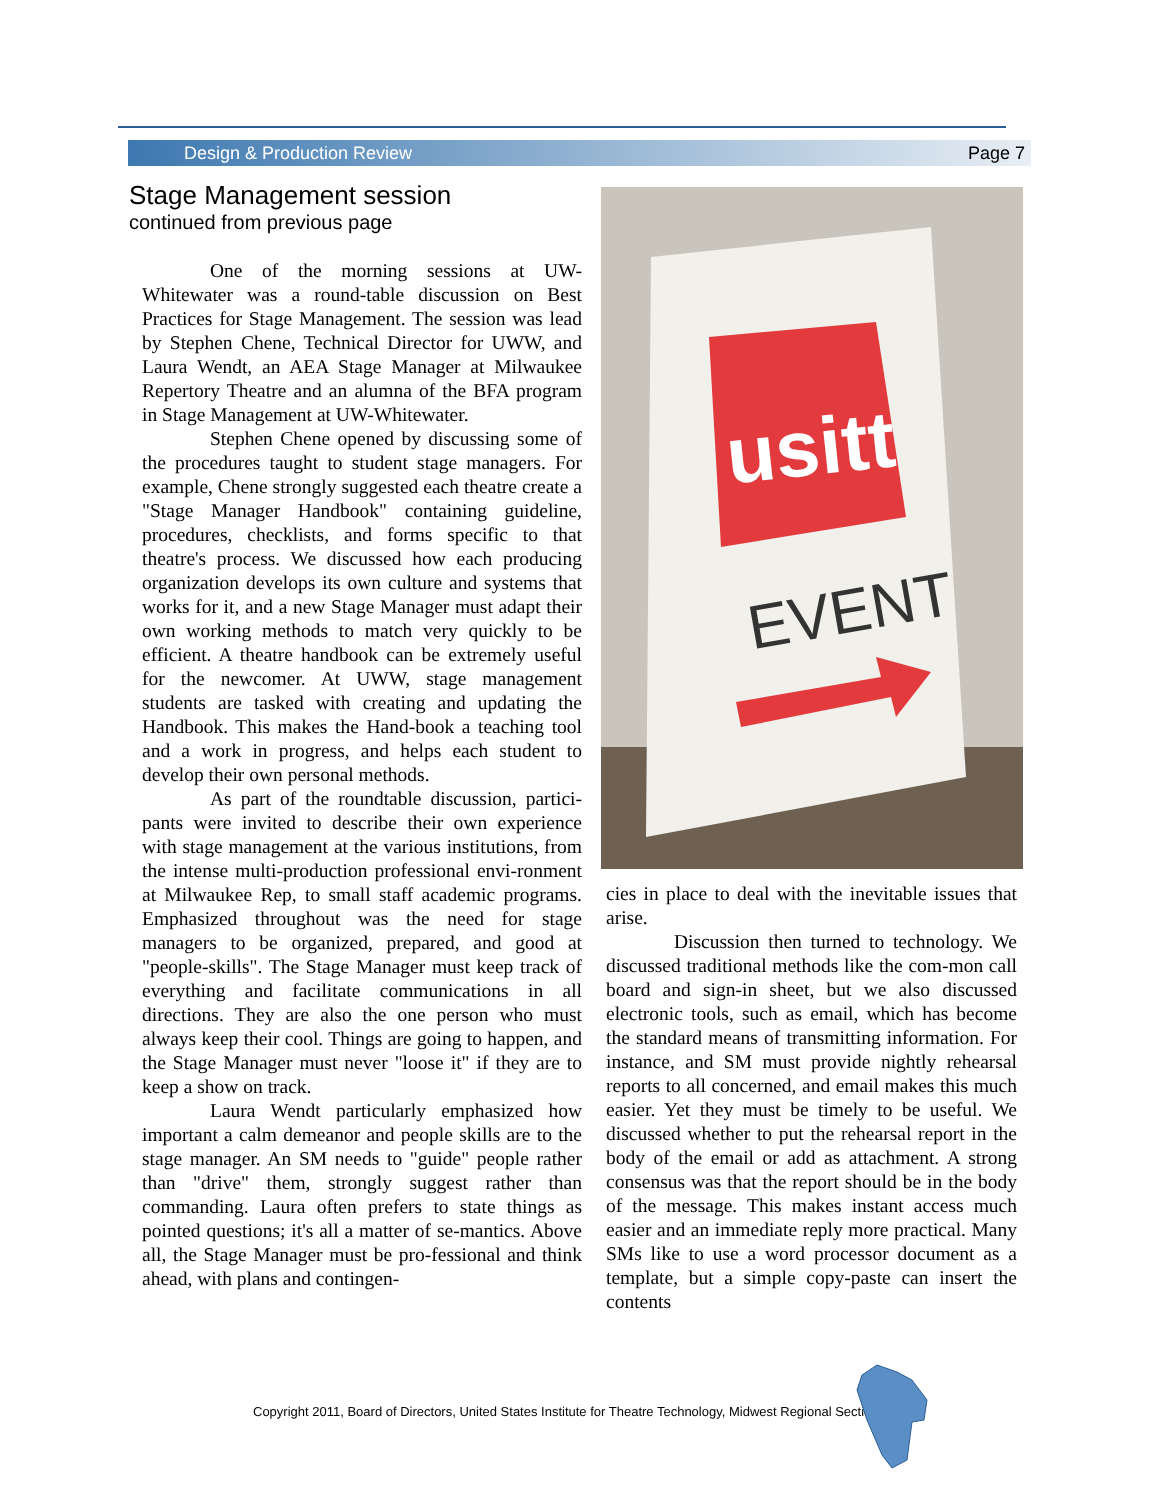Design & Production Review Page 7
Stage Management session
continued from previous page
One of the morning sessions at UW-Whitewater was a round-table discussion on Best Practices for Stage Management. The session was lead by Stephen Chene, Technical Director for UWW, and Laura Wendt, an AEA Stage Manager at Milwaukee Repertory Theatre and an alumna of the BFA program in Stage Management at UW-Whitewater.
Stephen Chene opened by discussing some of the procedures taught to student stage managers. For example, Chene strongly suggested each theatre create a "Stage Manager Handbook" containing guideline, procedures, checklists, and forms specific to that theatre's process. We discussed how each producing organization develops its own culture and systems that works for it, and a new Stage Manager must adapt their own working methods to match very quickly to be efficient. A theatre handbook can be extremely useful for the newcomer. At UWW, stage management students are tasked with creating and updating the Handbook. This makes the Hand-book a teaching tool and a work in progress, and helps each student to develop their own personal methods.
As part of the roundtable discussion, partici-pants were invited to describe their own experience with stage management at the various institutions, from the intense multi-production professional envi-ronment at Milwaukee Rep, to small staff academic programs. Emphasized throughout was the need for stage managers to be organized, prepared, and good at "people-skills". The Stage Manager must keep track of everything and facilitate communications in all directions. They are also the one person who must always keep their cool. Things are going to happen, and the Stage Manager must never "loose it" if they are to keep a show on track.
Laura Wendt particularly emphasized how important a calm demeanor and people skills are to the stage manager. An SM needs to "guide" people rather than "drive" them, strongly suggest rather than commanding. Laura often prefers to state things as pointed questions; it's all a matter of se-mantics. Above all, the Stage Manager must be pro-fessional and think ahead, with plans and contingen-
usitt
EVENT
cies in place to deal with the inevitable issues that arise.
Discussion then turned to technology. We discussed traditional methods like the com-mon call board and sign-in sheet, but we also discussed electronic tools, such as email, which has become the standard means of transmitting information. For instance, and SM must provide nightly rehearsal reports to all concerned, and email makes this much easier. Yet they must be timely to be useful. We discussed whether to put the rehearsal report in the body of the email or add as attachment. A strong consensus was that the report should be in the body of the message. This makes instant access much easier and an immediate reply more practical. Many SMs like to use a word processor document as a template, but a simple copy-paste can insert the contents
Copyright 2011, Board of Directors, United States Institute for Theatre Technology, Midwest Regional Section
····················
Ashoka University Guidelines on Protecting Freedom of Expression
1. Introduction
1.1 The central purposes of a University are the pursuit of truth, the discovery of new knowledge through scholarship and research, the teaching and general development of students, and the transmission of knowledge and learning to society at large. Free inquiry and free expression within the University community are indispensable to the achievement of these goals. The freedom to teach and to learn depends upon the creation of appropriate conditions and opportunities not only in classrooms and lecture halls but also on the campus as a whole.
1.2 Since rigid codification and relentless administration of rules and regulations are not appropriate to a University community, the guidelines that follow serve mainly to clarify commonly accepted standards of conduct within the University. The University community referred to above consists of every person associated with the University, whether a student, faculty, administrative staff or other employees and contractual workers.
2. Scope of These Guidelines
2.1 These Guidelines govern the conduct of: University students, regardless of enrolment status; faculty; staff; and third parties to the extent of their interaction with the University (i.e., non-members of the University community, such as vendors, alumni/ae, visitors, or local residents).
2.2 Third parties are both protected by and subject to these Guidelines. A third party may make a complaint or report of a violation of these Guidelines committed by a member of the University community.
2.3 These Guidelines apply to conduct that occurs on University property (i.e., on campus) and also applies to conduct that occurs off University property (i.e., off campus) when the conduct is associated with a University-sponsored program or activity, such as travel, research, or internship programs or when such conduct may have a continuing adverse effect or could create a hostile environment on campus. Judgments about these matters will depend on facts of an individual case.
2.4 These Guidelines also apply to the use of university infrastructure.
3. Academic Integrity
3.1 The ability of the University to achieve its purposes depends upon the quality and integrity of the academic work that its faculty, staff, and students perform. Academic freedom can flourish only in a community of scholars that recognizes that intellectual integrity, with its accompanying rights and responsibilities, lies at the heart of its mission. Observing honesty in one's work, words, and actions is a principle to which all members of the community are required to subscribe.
····················
--- TASK DIRECTIONS ---
Find and copy every line in the entries above where the string "parties" occurs.

--- ANSWER TO THIS TASK ---
2.1 These Guidelines govern the conduct of: University students, regardless of enrolment status; faculty; staff; and third parties to the extent of their interaction with the University (i.e., non-members of the University community, such as vendors, alumni/ae, visitors, or local residents).
2.2 Third parties are both protected by and subject to these Guidelines. A third party may make a complaint or report of a violation of these Guidelines committed by a member of the University community.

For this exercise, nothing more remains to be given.